Le misure di isolamento adottate in ritardo

Ci sono persone che non vedono i loro cari da oltre un mese, alcuni dal 26 febbraio ma si tratta di un sacrificio che in maniera consapevole si accetta perché si è capito che è necessario proteggere questa fascia debole della popolazione. I casi più eclatanti si sono verificati in Piemonte, a Borgaro Torinese, in Lombardia, nella casa di riposo di Mombretto di Mediglia dove in una sola struttura ci sono stati 44 decessi e nel Lazio, a Nerola, Fiuggi, Frosinone e Veroli. A Morimondo in provincia di Milano i dipendenti della casa di riposo hanno deciso, con un gesto di alto valore affettivo prima ancora che eroico, di non uscire più dalla casa di riposo per evitare di introdurre l’agente patogeno SARS-Cov-2 che poi porta alla malattia da Covid-19. Leggi anche: Coronavirus, i veterinari: “Abbracciate i vostri animali, sono un conforto”

L’eroismo inconsapevole dei lavoratori

Anche in Sicilia a Messina, alcuni dipendenti hanno scelto di curare gli ospiti fino all’ultimo anche se si tratta di persone già contagiate. In particolare hanno ribadito anche ai microfoni del tg1 che si tratta di persone e non di numeri e che anche contribuire a salvare la vita di una persona ultranovantenne è un loro dovere. Negli ultimi giorni si è discusso molto di come gli Stati Uniti e in parte anche la Spagna, stiano razionalizzando l’accesso alle terapie intensive per evitarne la congestione ed il conseguente collasso. Uno dei criteri preferiti è quello di tutelare la parte della popolazione più giovane cercando di offrire a questa fascia d’età maggiori cure nel caso del sovrapporsi delle necessità. Per questi lavoratori, che spesso non sono infermieri ma operatori socio sanitari, oppure anche infermieri relegati ad un ruolo meno gratificante dal punto di vista economico, la priorità non è salvare chi ha più valore sociale ma assistere tutti e contribuire a salvare tutti indipendentemente dall’età o dalle condizioni fisiche. Questo ovviamente nell’ottica e nel rispetto della storia e dell’identità del sistema sanitario italiano e dei principi ispiratori di Henry Dunant, l’elvetico fondatore della Croce Rossa.

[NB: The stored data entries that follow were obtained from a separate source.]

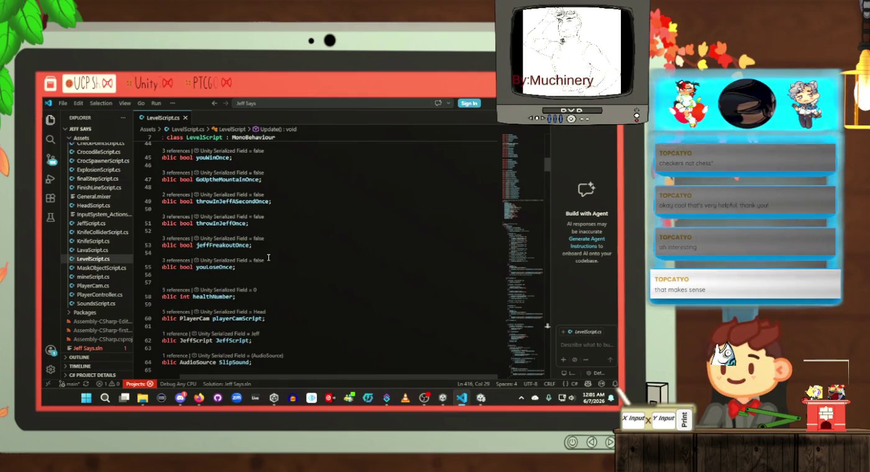
scroll(254, 266, up, 3)
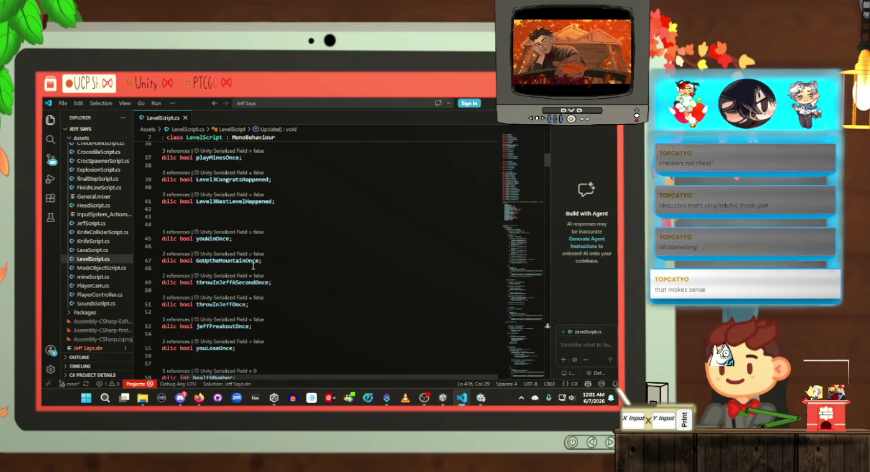
scroll(253, 266, up, 3)
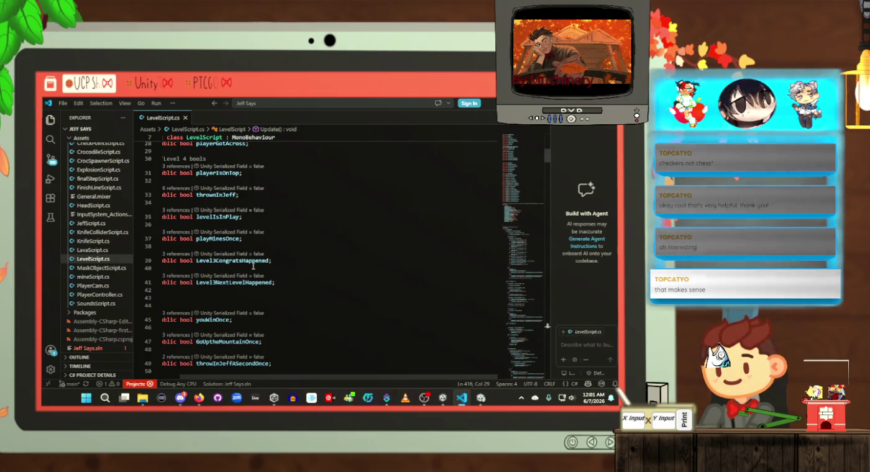
scroll(253, 266, up, 4)
scroll(253, 266, up, 3)
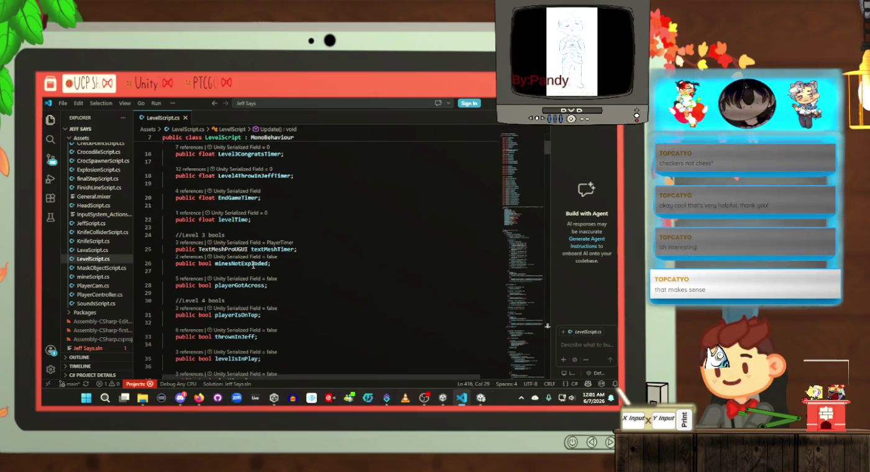
click(248, 259)
scroll(435, 249, down, 20)
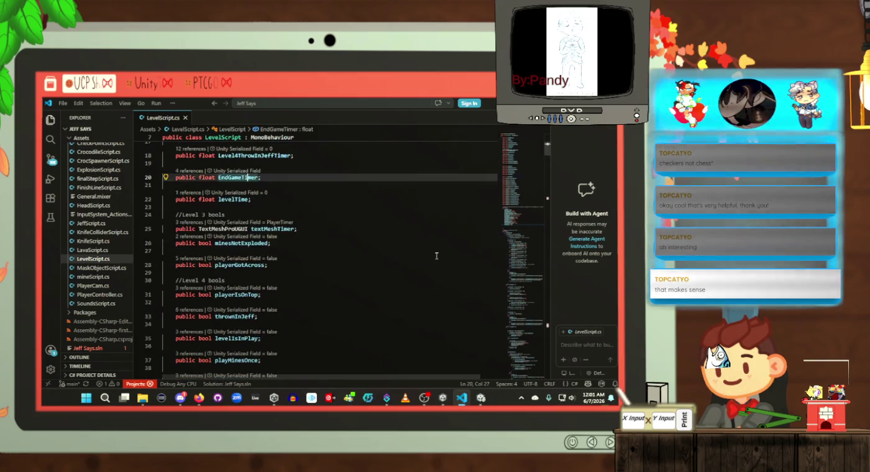
Step: Change EndGameTimer's starting value in Start() from 10f to 20f
scroll(279, 285, down, 2)
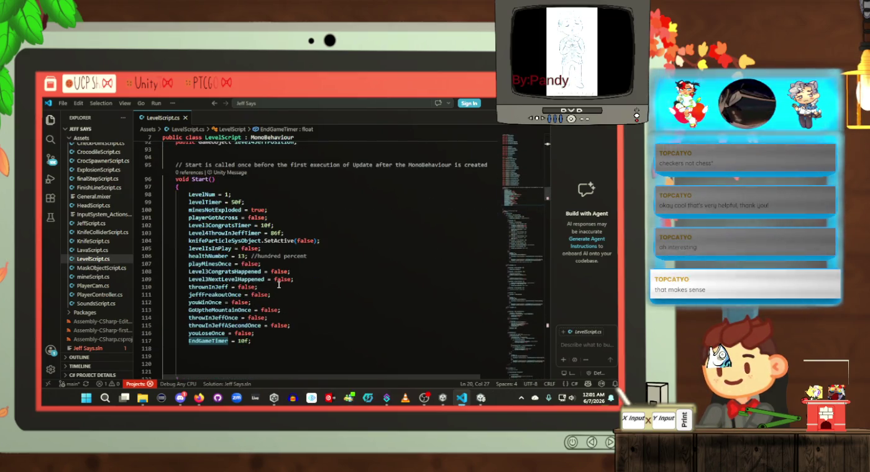
click(245, 345)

Nord e Sud, due modelli sociali ma stesso valore della vita

Da questo punto di vista le regioni del sud hanno una minore esposizione al problema del contagio nelle case di riposo in quanto su una cifra di circa mezzo milione di anziani ospitati nelle case di riposo in Italia, più del 70% è concentrato nelle regioni meridionali e in particolare in Lombardia, Veneto, Piemonte ed Emilia-Romagna. Nelle regioni meridionali, per cultura, per usanza o necessità, la maggior parte degli anziani resta a vivere in famiglia a meno che non abbia necessità di assistenza specializzata e continua. Per la verità, dal punto di vista sociale si può affermare che nelle regioni centro meridionali, laddove non è possibile assistere in famiglia un anziano e in assenza di patologie particolari, spesso si affida la cura degli anziani a membri della famiglia o a badanti, talvolta provenienti anche da paesi dell’est Europa.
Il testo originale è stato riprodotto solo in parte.